Unlike the network’s other comedies from the past two years, About a Boy wasn’t dead before the pilot aired. It was based on a well-received 2002 movie with plenty of material ripe for exploration. The show also had the power of Jason Katims, who produced the excellent Friday Night Lights and brought the surprisingly successful adaptation of Parenthood to television. Throw in a very likable cast that included David Walton (New Girl), Minnie Driver (Grosse Pointe Blank) and Al Madrigal (The Daily Show), and there was a lot to like in this show about male-arrested development.
Yet despite all these winning ingredients, About a Boy never reached the heights of Katims’ past work. With the show coming to an end, we should look back at what fulfilled this promise and where it fell short.
Up to this point, Walton — who played Will, the wealthy songwriter sitting in arrested development as his best friends got married and had kids — has run the gamut when it comes to NBC shows. Most notably, he starred in Quarterlife, the canceled ensemble piece that attempted to combine similar issues with internet age. Walton clearly has this type of character down and while there is an inherent douchy-ness in his performance, he wielded it as if he was Jamie Lannister, pre-sans sword hand.
In the series’ first great episode, “About a Godfather,” he also showed his emotional range, babysitting the children of his best friend, Andy. Will’s role, and in turn Walton’s performance, only got better with the introduction of Sam (Adrianne Palicki, Friday Night Lights) as a romantic interest. With this and Will’s newfound father-figure role, Walton captured the character’s arc very well. I hope he eventually finds a hit.
One of the reasons I follow Katims’ shows is because of the way he commits to their world. This goes beyond About a Boy‘s inclusion of Parenthood‘s Crosby (Dax Shepard). Just as Parenthood and Friday Night Lights had no problems calling back to small moments from past episodes, About a Boy recalled events not just from the previous week, but also two, three and four episodes back without feeling the need to hammer on them as if they were major plot points. These small moments rewarded audiences that stuck with those shows by building them into a living, breathing world — something usually lost on network sitcoms and dramas.
As I mentioned, the build-up to and execution of the first season finale was the show at its best. Part of that was due to serving as a series finale — which Katims’ shows have been forced into multiple times, only to have to regroup for the next season. This has worked out excellently, as with the end of Friday Night Lights’ third season and the start of its fourth.

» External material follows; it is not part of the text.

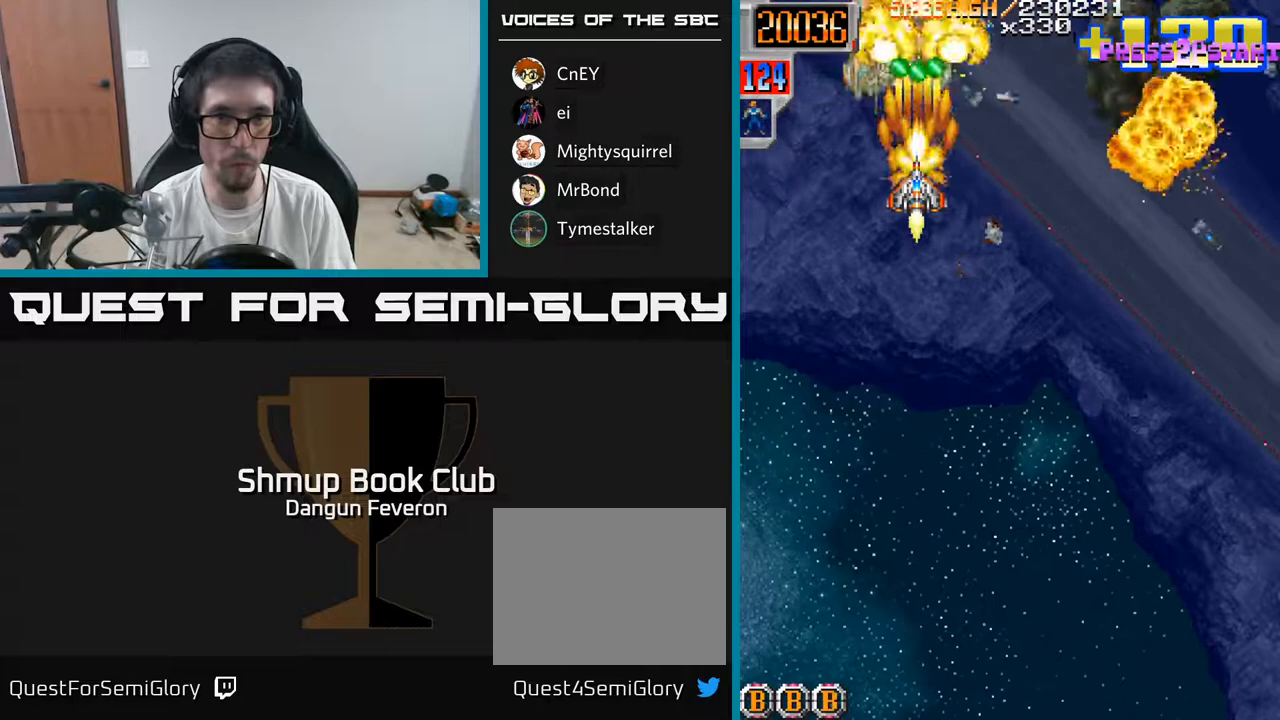
{"buttons": ["R2", "DPAD_UP"], "left_stick": "center", "right_stick": "center", "events": [[233, "DPAD_DOWN", "down"], [350, "DPAD_RIGHT", "down"], [417, "DPAD_DOWN", "up"], [450, "DPAD_UP", "down"], [467, "DPAD_RIGHT", "up"]]}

About a Boy did the same with its first season ending with Will living with Sam in New York, only to restart when an unexpected renewal came. The series spent the next two episodes getting him back to San Francisco, returning to the show’s original dynamic and eliminating Sam, one of the show’s best characters. This was a poorly executed attempt, resulting in the show forcing itself into its half-hour sitcom format.
That was probably the biggest challenge for the show, despite the half-hour episodes and One Direction-laden marketing. About a Boy‘s sense of humor was closer to that of the movie and Katims’ hour-long dramas, rather than a wacky sitcom tone.

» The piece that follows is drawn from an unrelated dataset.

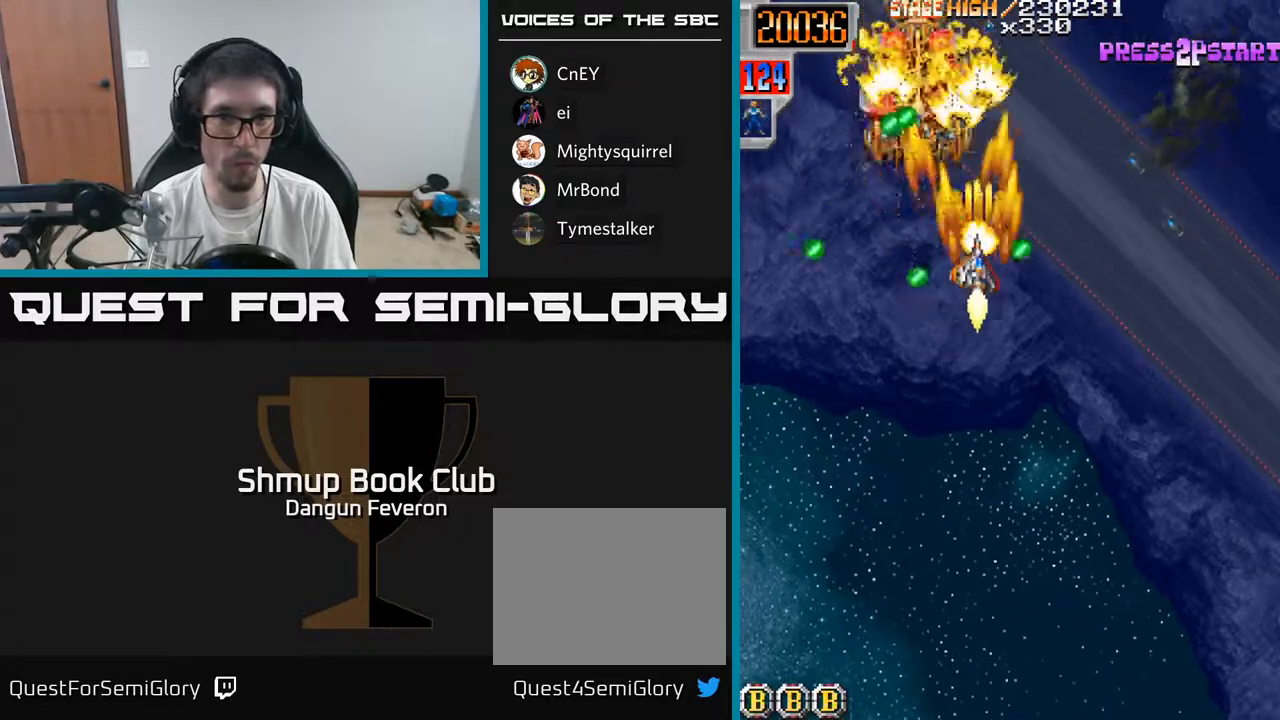
{"buttons": ["R2", "DPAD_DOWN"], "left_stick": "center", "right_stick": "center", "events": [[33, "DPAD_LEFT", "down"], [200, "DPAD_LEFT", "up"], [267, "DPAD_RIGHT", "down"], [333, "DPAD_UP", "up"], [400, "DPAD_DOWN", "down"], [417, "DPAD_RIGHT", "up"]]}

In movies and TV dramas, storylines resolve themselves over a season. In sitcoms, stories play out in single episodes and the show resets after every 30 minutes. About a Boy never found its stride having to fit that format, with highs and lows akin to a show finding its footing during its first season. Katims worked to fit season-long stories into a show more like a typical sitcom, but couldn’t make it work as a consistent whole.

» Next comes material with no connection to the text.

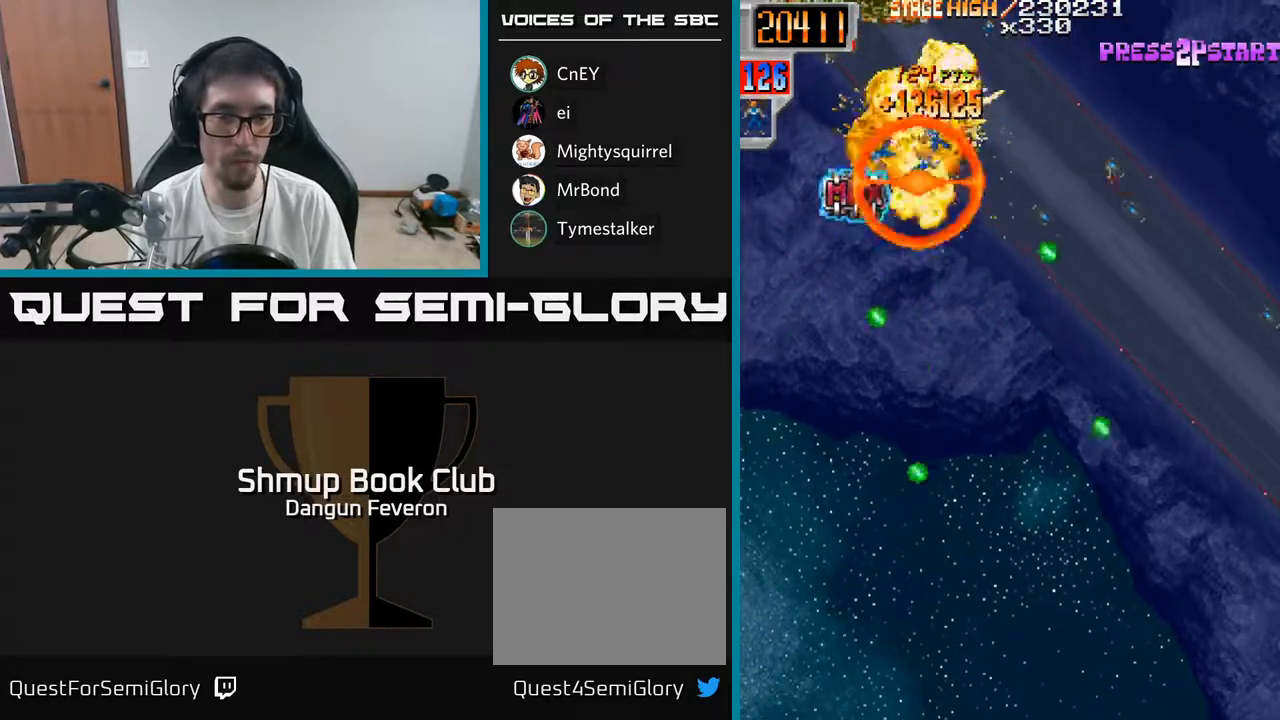
{"buttons": ["R2"], "left_stick": "center", "right_stick": "center", "events": [[17, "DPAD_DOWN", "up"]]}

NBC’s cancellation doesn’t bode well for sitcoms like About a Boy. Sports Night proved 17 years ago that it’s difficult for a sitcom to break the genre mold. Katims’ dramas have always found their comedic elements seamlessly, but it doesn’t work the other way around. Walton, Driver and all of the show’s actors did everything they could to make About a Boy work. And for many episodes, they succeeded.
Katims just finished a new single-camera pilot (directed by Ant-Man‘s Peyton Reed) for a show titled Ellen More or Less, which wasn’t part of NBC’s upfront presentation. But it wouldn’t be surprising to find the show in position for a mid-season replacement on the network’s schedule. Hopefully, that project finds a larger audience and greater success than About a Boy, which also premiered around the same time of year.